Sebab, kata ganti “mereka” di sini kembali ke firman Allah 'Azza wa Jalla
sebelumnya yang menjelaskan tentang keadaan mereka. (Tafsir Ath-Thabari,
3/323)

يَلْوُوْنَ

Memutar-mutar lidahnya, yaitu mereka men-tahrif (mengubahnya), sebagaimana
dinukil dari Mujahid, Asy-Sya’bi, Al-Hasan, Qatadah, dan Rabi’ bin Anas.
Demikian pula yang diriwayatkan Al-Bukhari dari Ibnu ‘Abbas bahwa mereka
mengubah dan menghilangkannya, dan tidak ada seorangpun dari makhluk Allah
'Azza wa Jalla mampu menghilangkan lafadz kitab dari kitab-kitab Allah.
Namun mereka mengubah dan mentakwilnya bukan di atas penakwilan
sebenarnya.” (Tafsir Ibnu Katsir, 1/377, lihat pula Tafsir Ath-Thabari,
3/324)

Qatadah rahimahullahu berkata:
“Mereka adalah Yahudi, musuh Allah 'Azza wa Jalla.
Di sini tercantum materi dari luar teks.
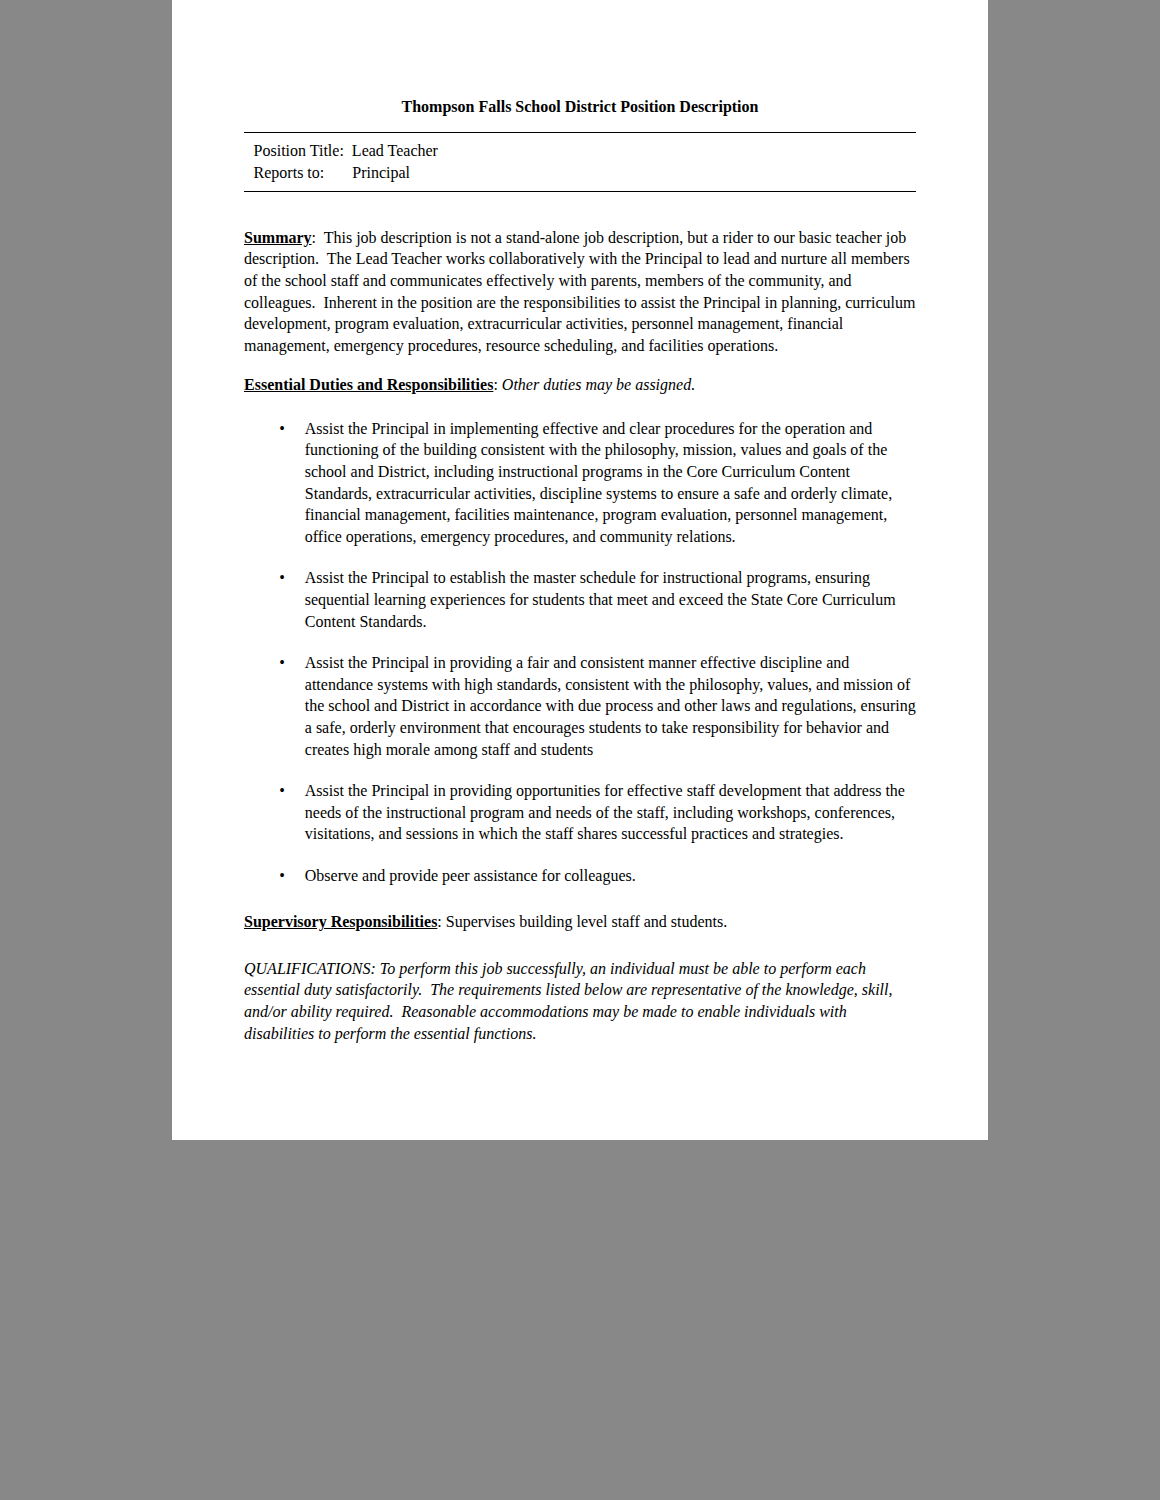Thompson Falls School District Position Description
Position Title: Lead Teacher
Reports to: Principal
Summary: This job description is not a stand-alone job description, but a rider to our basic teacher job description. The Lead Teacher works collaboratively with the Principal to lead and nurture all members of the school staff and communicates effectively with parents, members of the community, and colleagues. Inherent in the position are the responsibilities to assist the Principal in planning, curriculum development, program evaluation, extracurricular activities, personnel management, financial management, emergency procedures, resource scheduling, and facilities operations.
Essential Duties and Responsibilities: Other duties may be assigned.
Assist the Principal in implementing effective and clear procedures for the operation and functioning of the building consistent with the philosophy, mission, values and goals of the school and District, including instructional programs in the Core Curriculum Content Standards, extracurricular activities, discipline systems to ensure a safe and orderly climate, financial management, facilities maintenance, program evaluation, personnel management, office operations, emergency procedures, and community relations.
Assist the Principal to establish the master schedule for instructional programs, ensuring sequential learning experiences for students that meet and exceed the State Core Curriculum Content Standards.
Assist the Principal in providing a fair and consistent manner effective discipline and attendance systems with high standards, consistent with the philosophy, values, and mission of the school and District in accordance with due process and other laws and regulations, ensuring a safe, orderly environment that encourages students to take responsibility for behavior and creates high morale among staff and students
Assist the Principal in providing opportunities for effective staff development that address the needs of the instructional program and needs of the staff, including workshops, conferences, visitations, and sessions in which the staff shares successful practices and strategies.
Observe and provide peer assistance for colleagues.
Supervisory Responsibilities: Supervises building level staff and students.
QUALIFICATIONS: To perform this job successfully, an individual must be able to perform each essential duty satisfactorily. The requirements listed below are representative of the knowledge, skill, and/or ability required. Reasonable accommodations may be made to enable individuals with disabilities to perform the essential functions.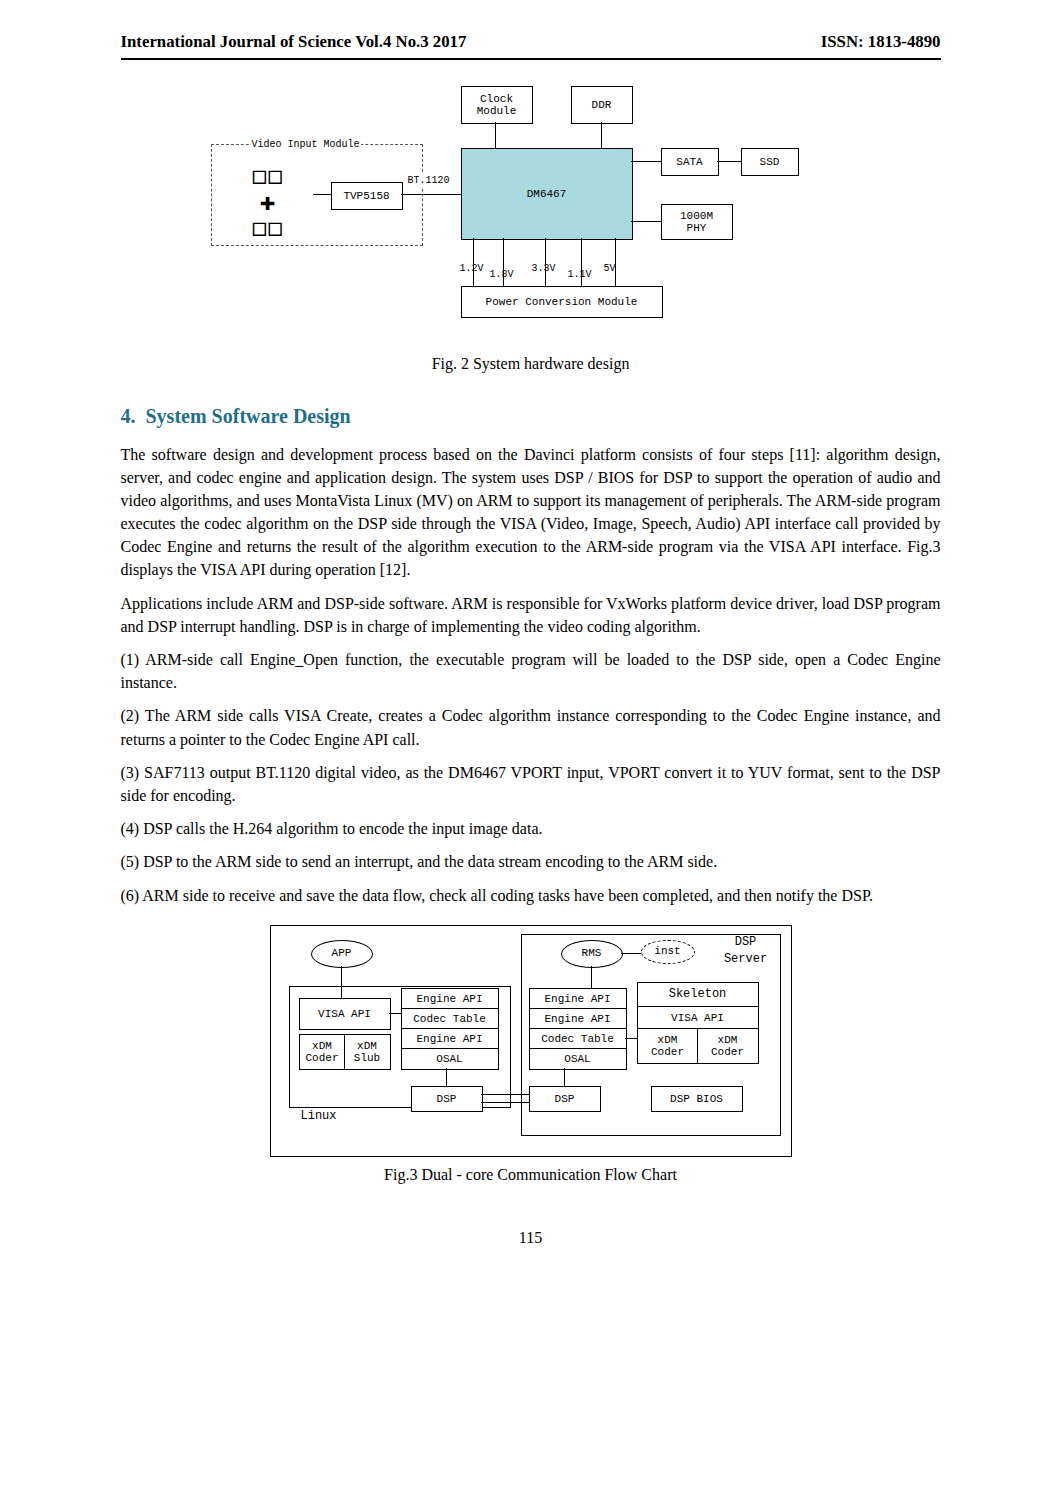International Journal of Science Vol.4 No.3 2017 ISSN: 1813-4890
Clock
Module
DDR
Video Input Module
◻◻
✚
◻◻
TVP5158
BT.1120
DM6467
SATA
SSD
1000M
PHY
Power Conversion Module
1.2V
1.8V
3.3V
1.1V
5V
Fig. 2 System hardware design
4. System Software Design
The software design and development process based on the Davinci platform consists of four steps [11]: algorithm design, server, and codec engine and application design. The system uses DSP / BIOS for DSP to support the operation of audio and video algorithms, and uses MontaVista Linux (MV) on ARM to support its management of peripherals. The ARM-side program executes the codec algorithm on the DSP side through the VISA (Video, Image, Speech, Audio) API interface call provided by Codec Engine and returns the result of the algorithm execution to the ARM-side program via the VISA API interface. Fig.3 displays the VISA API during operation [12].
Applications include ARM and DSP-side software. ARM is responsible for VxWorks platform device driver, load DSP program and DSP interrupt handling. DSP is in charge of implementing the video coding algorithm.
(1) ARM-side call Engine_Open function, the executable program will be loaded to the DSP side, open a Codec Engine instance.
(2) The ARM side calls VISA Create, creates a Codec algorithm instance corresponding to the Codec Engine instance, and returns a pointer to the Codec Engine API call.
(3) SAF7113 output BT.1120 digital video, as the DM6467 VPORT input, VPORT convert it to YUV format, sent to the DSP side for encoding.
(4) DSP calls the H.264 algorithm to encode the input image data.
(5) DSP to the ARM side to send an interrupt, and the data stream encoding to the ARM side.
(6) ARM side to receive and save the data flow, check all coding tasks have been completed, and then notify the DSP.
APP
RMS
inst
DSP
Server
Linux
VISA API
xDM
Coder
xDM
Slub
Engine API
Codec Table
Engine API
OSAL
DSP
Engine API
Engine API
Codec Table
OSAL
Skeleton
VISA API
xDM
Coder
xDM
Coder
DSP
DSP BIOS
Fig.3 Dual - core Communication Flow Chart
115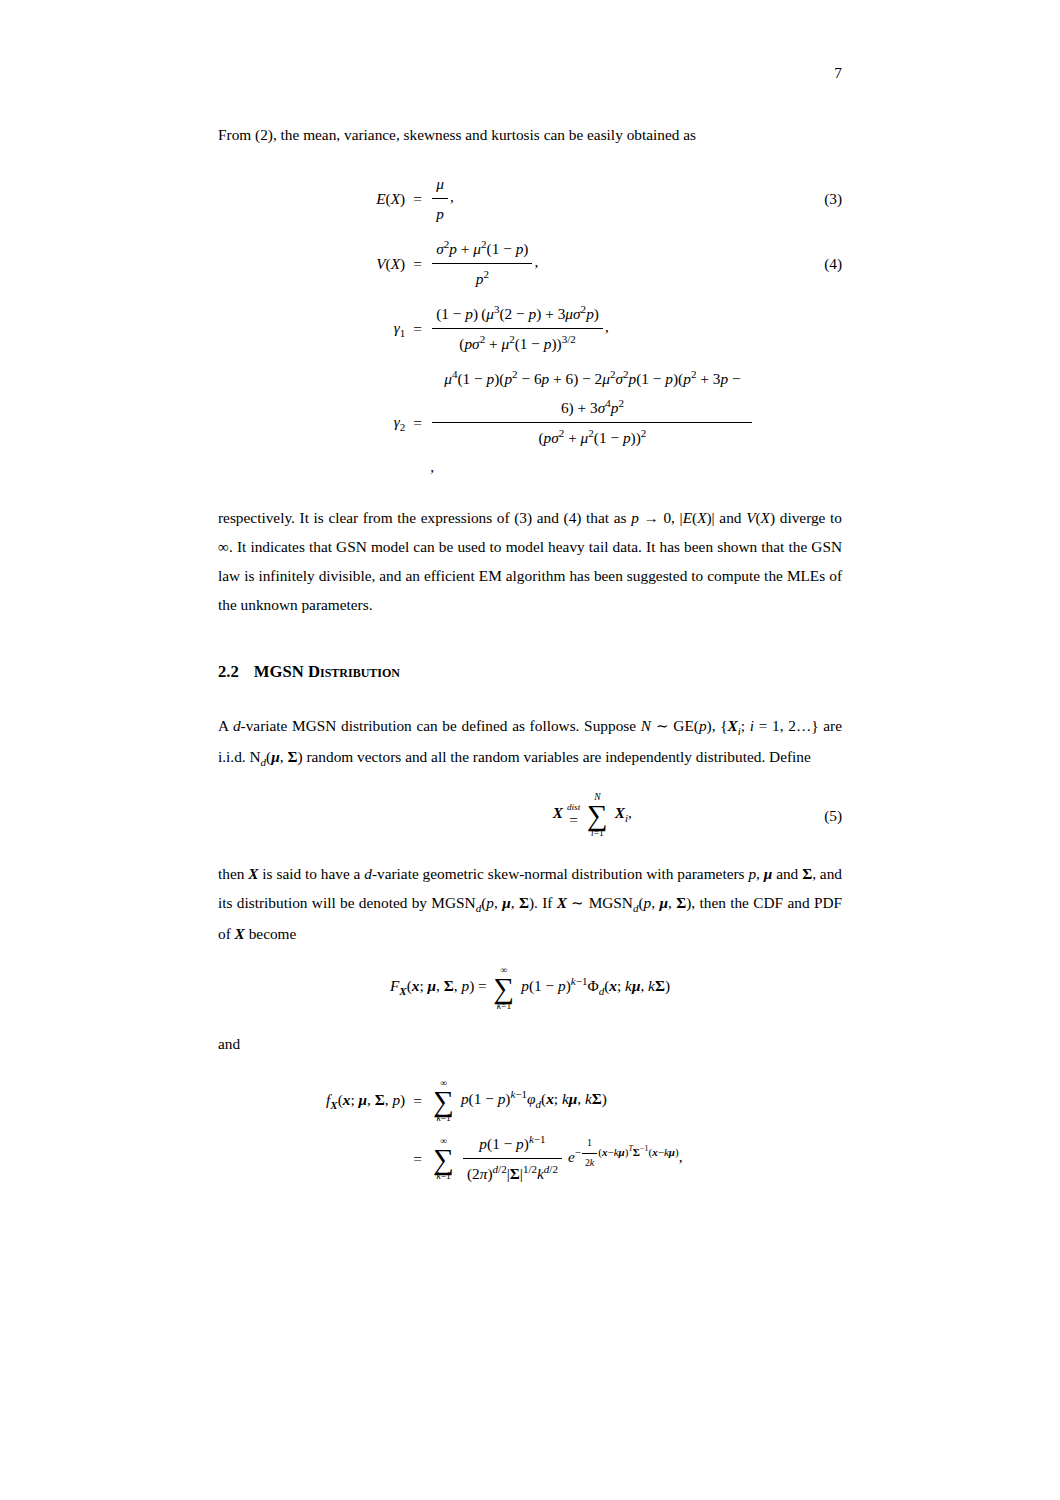7
From (2), the mean, variance, skewness and kurtosis can be easily obtained as
| E ( X ) | = | μ p , | (3) |
| V ( X ) | = | σ 2 p + μ 2 (1 − p ) p 2 , | (4) |
| γ 1 | = | (1 − p ) ( μ 3 (2 − p ) + 3 μσ 2 p ) ( pσ 2 + μ 2 (1 − p )) 3/2 , | |
| γ 2 | = | μ 4 (1 − p )( p 2 − 6 p + 6) − 2 μ 2 σ 2 p (1 − p )( p 2 + 3 p − 6) + 3 σ 4 p 2 ( pσ 2 + μ 2 (1 − p )) 2 , | |
respectively. It is clear from the expressions of (3) and (4) that as p → 0, |E(X)| and V(X) diverge to ∞. It indicates that GSN model can be used to model heavy tail data. It has been shown that the GSN law is infinitely divisible, and an efficient EM algorithm has been suggested to compute the MLEs of the unknown parameters.
2.2 MGSN Distribution
A d-variate MGSN distribution can be defined as follows. Suppose N ∼ GE(p), {Xi; i = 1, 2…} are i.i.d. Nd(μ, Σ) random vectors and all the random variables are independently distributed. Define
| | | X dist = N ∑ i =1 X i , | (5) |
then X is said to have a d-variate geometric skew-normal distribution with parameters p, μ and Σ, and its distribution will be denoted by MGSNd(p, μ, Σ). If X ∼ MGSNd(p, μ, Σ), then the CDF and PDF of X become
FX(x; μ, Σ, p) = ∞∑k=1 p(1 − p)k−1 Φd(x; kμ, kΣ)
and
| f X ( x ; μ , Σ , p ) | = | ∞ ∑ k =1 p (1 − p ) k −1 φ d ( x ; k μ , k Σ ) | |
| | = | ∞ ∑ k =1 p (1 − p ) k −1 (2 π ) d /2 / Σ / 1/2 k d /2 e − 1 2 k ( x − k μ ) T Σ −1 ( x − k μ ) , | |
Mereka mengubah kitab
Allah 'Azza wa Jalla, membuat bid’ah di dalamnya, kemudian mengira bahwa
itu dari sisi Allah 'Azza wa Jalla.” (Tafsir Ath-Thabari, 3/324)

Adapun dalam qira`ah (bacaan) Abu Ja’far dan Syaibah dibaca dengan
“yulawwuun”, yang menunjukkan makna lebih sering dalam mengerjakan hal
tersebut. (Tafsir Al-Qurthubi, 4/121)

*Penjelasan Makna Ayat*


Al-’Allamah Abdurrahman As-Sa’di rahimahullahu berkata menjelaskan ayat ini:

“Allah 'Azza wa Jalla mengabarkan bahwa di antara ahli kitab ada yang
mempermainkan lisannya dengan Al-Kitab, yaitu memalingkan dan mengubah dari
maksud sebenarnya. Dan ini mencakup mengubah lafadz dan maknanya. Padahal
tujuan dari adanya Al-Kitab adalah untuk memelihara lafadznya dan tidak
mengubahnya, serta memahami maksud dari ayat tersebut dan memahamkannya.
Mereka justru bertolak belakang dengan hal ini. Mereka memahamkan selain
apa yang diinginkan dari Al-Kitab, baik dengan sindiran maupun
terang-terangan. Adapun secara sindiran terdapat pada firman-Nya

لِتَحْسَبُوْهُ مِنَ الْكِتَابِ

(agar kalian menyangkanya dari Al-Kitab) yaitu mereka memutar-mutar
lisannya dan memberikan kesan kepadamu bahwa itulah maksud dari kitab Allah
'Azza wa Jalla. Padahal bukan itu yang dimaksud. Adapun yang secara
terang-terangan, terdapat pada firman-Nya:

وَيَقُوْلُوْنَ هُوَ مِنْ عِنْدِ اللهِ وَمَا هُوَ مِنْ عِنْدِ اللهِ
وَيَقُوْلُوْنَ عَلَى اللهِ الْكَذِبَ وَهُمْ يَعْلَمُوْنَ

“Dan mereka mengatakan bahwa itu dari sisi Allah, padahal bukan dari sisi
Allah. Mereka mengada-ada atas nama Allah dengan kedustaan dalam keadaan
mereka mengetahui.”

Dan ini lebih besar dosanya daripada orang yang mengada-ada atas nama Allah
'Azza wa Jalla tanpa ilmu. Mereka ini berdusta atas nama Allah 'Azza wa
Jalla, kemudian menggabungkan antara menghilangkan makna yang haq dan
menetapkan makna yang batil, dan mendudukkan lafadz yang menunjukkan
kebenaran untuk dibawa kepada makna yang batil, dalam keadaan mereka
mengetahui.” (Taisir Al-Karim Ar-Rahman, hal. 136)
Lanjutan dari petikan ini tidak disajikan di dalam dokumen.